I began to note how certain names and references recur in many of the stories, for example the name and works of Kafka or the paradox of Achilles and the tortoise, Schopenhauer’s notion of the world as a fantasy, Spinoza’s that all things long to persist as themselves – when it occurred to me that these references and motifs which recur across so many stories and essays themselves create a matrix or web which links the texts subterraneanly, so to speak, and themselves create a kind of labyrinth out of the text of Labyrinths. That the totality of the book Labyrinths is itself a labyrinth.

And, rereading that definition – ‘A labyrinth is a structure compounded to confuse men’ – maybe the enjoyment of this awesome book comes from savouring pleasurable confusions; maybe it is about entering a world of carefully controlled and contrived intellectual bewilderments.

The Borgesian

There’s an adjective, apparently, Borgesian, which means: ‘reminiscent of elements of Borges’ stories and essays, especially labyrinths, mirrors, reality, identity, the nature of time, and infinity’.

In his preface, André Maurois, in an attempt to convey the sense Borges’s stories give us of a vast erudition, says that Borges has read everything, but this isn’t quite true. His fictions very cannily give the impression that he has read widely, but it becomes clear fairly quickly that he has read widely in a very particular kind of text, in a certain kind of semi-mystical philosophy and metaphysics, often venturing from the fairly reputable works of Berkeley or Hume or Schopenhauer out into the arcane and mysterious byways of Christian and Islamic and Judaic theology, with the occasional excursion into the wisdom of Chinese magi.

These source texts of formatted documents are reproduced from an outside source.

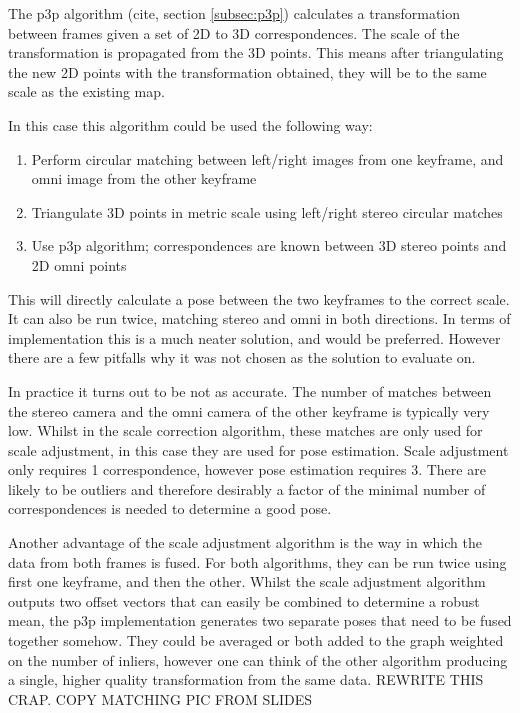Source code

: The p3p algorithm (cite, section \ref{subsec:p3p}) calculates a transformation between frames given a set of 2D to 3D correspondences.  The scale of the transformation is propagated from the 3D points.  This means after triangulating the new 2D points with the transformation obtained, they will be to the same scale as the existing map.

In this case this algorithm could be used the following way:

\begin{enumerate}
\itemsep0em
 \item Perform circular matching between left/right images from one keyframe, and omni image from the other keyframe
 \item Triangulate 3D points in metric scale using left/right stereo circular matches
 \item Use p3p algorithm; correspondences are known between 3D stereo points and 2D omni points
\end{enumerate}

This will directly calculate a pose between the two keyframes to the correct scale.  It can also be run twice, matching stereo and omni in both directions. In terms of implementation this is a much neater solution, and would be preferred.  However there are a few pitfalls why it was not chosen as the solution to evaluate on.

In practice it turns out to be not as accurate.  The number of matches between the stereo camera and the omni camera of the other keyframe is typically very low.  Whilst in the scale correction algorithm, these matches are only used for scale adjustment, in this case they are used for pose estimation.  Scale adjustment only requires 1 correspondence, however pose estimation requires 3.  There are likely to be outliers and therefore desirably a factor of the minimal number of correspondences is needed to determine a good pose.

Another advantage of the scale adjustment algorithm is the way in which the data from both frames is fused.  For both algorithms, they can be run twice using first one keyframe, and then the other.  Whilst the scale adjustment algorithm outputs two offset vectors that can easily be combined to determine a robust mean, the p3p implementation generates two separate poses that need to be fused together somehow.  They could be averaged or both added to the graph weighted on the number of inliers, however one can think of the other algorithm producing a single, higher quality transformation from the same data.
REWRITE THIS CRAP. COPY MATCHING PIC FROM SLIDES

These attributes – the combination of reputable Western philosophers with obscure religious mystics, and the casual mingling of Western texts with dicta from the Middle East or China – are exemplified in probably most famous of all Borges’s stories, Tlön, Uqbar, Orbis Tertius. Here’s a complete list of all the books and ideas referred to in just this one short essay:

Books

  • The Anglo-American Cyclopaedia (New York, 1917)
  • Ritter’s Erdkunde
  • Justus Perthes’ atlases
  • Silas Haslam: History of the Land Called Uqbar (1874)
  • Silas Haslam: A General History of Labyrinths
  • Lesbare und lesenswerthe Bemerkungen über das Land Ukkbar in Klein-Asien (1641) by Johannes Valentinus Andreä
  • Thomas De Quincey (Writings, Volume XIII)
  • Bertrand Russell: The Analysis of Mind (1921)
  • Schopenhauer: Parerga und Paralipomena (1851)
  • Hydriotaphia, Urn Burial, or a Discourse of the Sepulchral Urns lately found in Norfolk by Sir Thomas Browne (1658)

References

  • the Gnostic philosophers’ belief that the world is a pale parody of the real Creation
  • the Islamic tradition of the marvellous Night of Nights
  • David Hume’s comments on the philosophy of George Berkeley
  • Meinong’s theory of a subsistent world
  • Spinoza’s attribution to the Almighty of the attributes of time and extension
  • a heresiarch of the eleventh century
  • Zeno’s paradoxes
  • The Tao Te Ching
  • The 1001 Nights
  • hermetic philosophy

And then there are the hoaxes for which Borges acquired quite a reputation. Silas Haslam does not exist, is merely a fictional author and, scattered throughout these 40 texts, among the pedantic footnotes citing genuine works of philosophy or theology, are scattered other fictional authors, thinkers and ideas. In Borges’s hands the worlds of fiction and ‘reality’ meet and mingle on equal terms. They are, after all, situated in the realm of discourse, and can there be anything more imaginary than that?